- Born: October 5, 1958 (age 67) Incheon, South Korea
- Education: University of Southern California (BA); International Institute for Management Development (MBA);
- Occupation: Chairman of Meritz Financial Group
- Father: Cho Choong-hoon

Korean name
- Hangul: 조정호
- Hanja: 趙正鎬
- RR: Jo Jeongho
- MR: Cho Chŏngho

= Cho Jung-ho =

South Korean billionaire (born 1958)

Cho Jung-ho (born October 5, 1958) is a South Korean businessman and chairman of Meritz Financial Group. He is among the richest people in South Korea, with Forbes giving his net worth in December 2024 as US$6.8 billion and ranking him the fourth richest person in the country.

== Biography ==
Cho was born on October 5, 1958, in Incheon, South Korea as the fourth and youngest son of magnate Cho Choong-hoon, founder of the conglomerate Hanjin. He attended high school in Boston, United States and graduated with a bachelor's degree in economics from the University of Southern California. He received a Master of Business Administration degree from the International Institute for Management Development in Switzerland.
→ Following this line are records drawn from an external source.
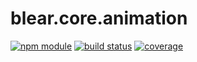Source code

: # blear.core.animation

[![npm module][npm-img]][npm-url]
[![build status][travis-img]][travis-url]
[![coverage][coveralls-img]][coveralls-url]

[travis-img]: https://img.shields.io/travis/blearjs/blear.core.animation/master.svg?style=flat-square
[travis-url]: https://travis-ci.org/blearjs/blear.core.animation

[npm-img]: https://img.shields.io/npm/v/blear.core.animation.svg?style=flat-square
[npm-url]: https://www.npmjs.com/package/blear.core.animation

[coveralls-img]: https://img.shields.io/coveralls/blearjs/blear.core.animation/master.svg?style=flat-square
[coveralls-url]: https://coveralls.io/github/blearjs/blear.core.animation?branch=master

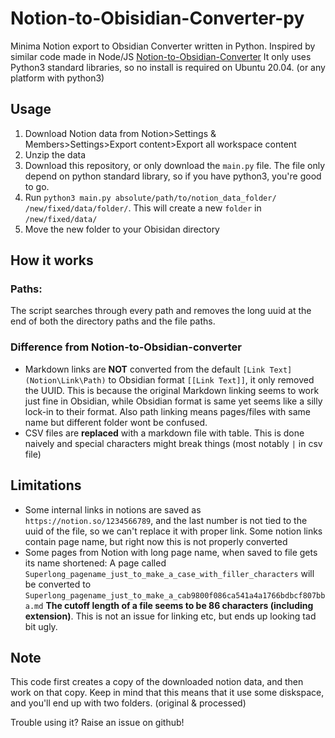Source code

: # Notion-to-Obisidian-Converter-py
Minima Notion export to Obsidian Converter written in Python. Inspired by similar code made in Node/JS [Notion-to-Obsidian-Converter](https://github.com/connertennery/Notion-to-Obsidian-Converter) It only uses Python3 standard libraries, so no install is required on Ubuntu 20.04. (or any platform with python3)

## Usage

1. Download Notion data from Notion>Settings & Members>Settings>Export content>Export all workspace content
2. Unzip the data 
3. Download this repository, or only download the `main.py` file. The file only depend on python standard library, so if you have python3, you're good to go. 
4. Run `python3 main.py absolute/path/to/notion_data_folder/ /new/fixed/data/folder/`. This will create a new `folder` in `/new/fixed/data/`
5. Move the new folder to your Obisidan directory 

## How it works

### **Paths:**

The script searches through every path and removes the long uuid at the end of both the directory paths and the file paths.

### **Difference from Notion-to-Obsidian-converter**

-   Markdown links are **NOT** converted from the default `[Link Text](Notion\Link\Path)` to  Obsidian format `[[Link Text]]`, it only removed the UUID. This is because the original Markdown linking seems to work just fine in Obsidian, while Obsidian format is same yet seems like a silly lock-in to their format. Also path linking means pages/files with same name but different folder wont be confused.
-   CSV files are **replaced** with a markdown file with table. This is done naively and special characters might break things (most notably `|` in csv file)

## Limitations
-   Some internal links in notions are saved as `https://notion.so/1234566789`, and the last number is not tied to the uuid of the file, so we can't replace it with proper link. Some notion links contain page name, but right now this is not properly converted
-   Some pages from Notion with long page name, when saved to file gets its name shortened: A page called `Superlong_pagename_just_to_make_a_case_with_filler_characters` will be converted to `Superlong_pagename_just_to_make_a_cab9800f086ca541a4a1766bdbcf807bba.md`
**The cutoff length of a file seems to be 86 characters (including extension)**. This is not an issue for linking etc, but ends up looking tad bit ugly.

## Note

This code first creates a copy of the downloaded notion data, and then work on that copy. Keep in mind that this means that it use some diskspace, and you'll end up with two folders. (original & processed)

Trouble using it? Raise an issue on github!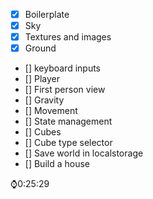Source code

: - [x] Boilerplate
- [x] Sky
- [x] Textures and images
- [x] Ground
- [] keyboard inputs
- [] Player
- [] First person view
- [] Gravity
- [] Movement
- [] State management
- [] Cubes
- [] Cube type selector
- [] Save world in localstorage
- [] Build a house



⌚0:25:29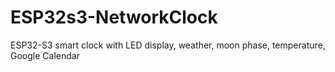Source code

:# ESP32s3-NetworkClock
ESP32-S3 smart clock with LED display, weather, moon phase, temperature, Google Calendar
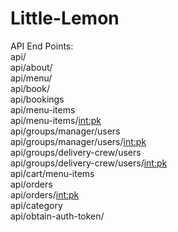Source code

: # Little-Lemon

API End Points: <br>
    api/ <br>
    api/about/ <br>
    api/menu/ <br>
    api/book/ <br>
    api/bookings <br>
    api/menu-items <br>
    api/menu-items/<int:pk> <br>
    api/groups/manager/users <br>
    api/groups/manager/users/<int:pk> <br>
    api/groups/delivery-crew/users <br>
    api/groups/delivery-crew/users/<int:pk> <br>
    api/cart/menu-items <br>
    api/orders <br>
    api/orders/<int:pk>  <br>
    api/category <br>
    api/obtain-auth-token/ <br>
He worked at Korean Air as a manager in its European headquarters, then moved to Hanil Securities. In 1989, he became a director at Hanjin Investment & Securities. In 2005, he broke the company off of Hanjin and renamed it Meritz, and became its chairman. The company reportedly rapidly grew thereafter.

He has announced that he had no intention of passing the company onto his children.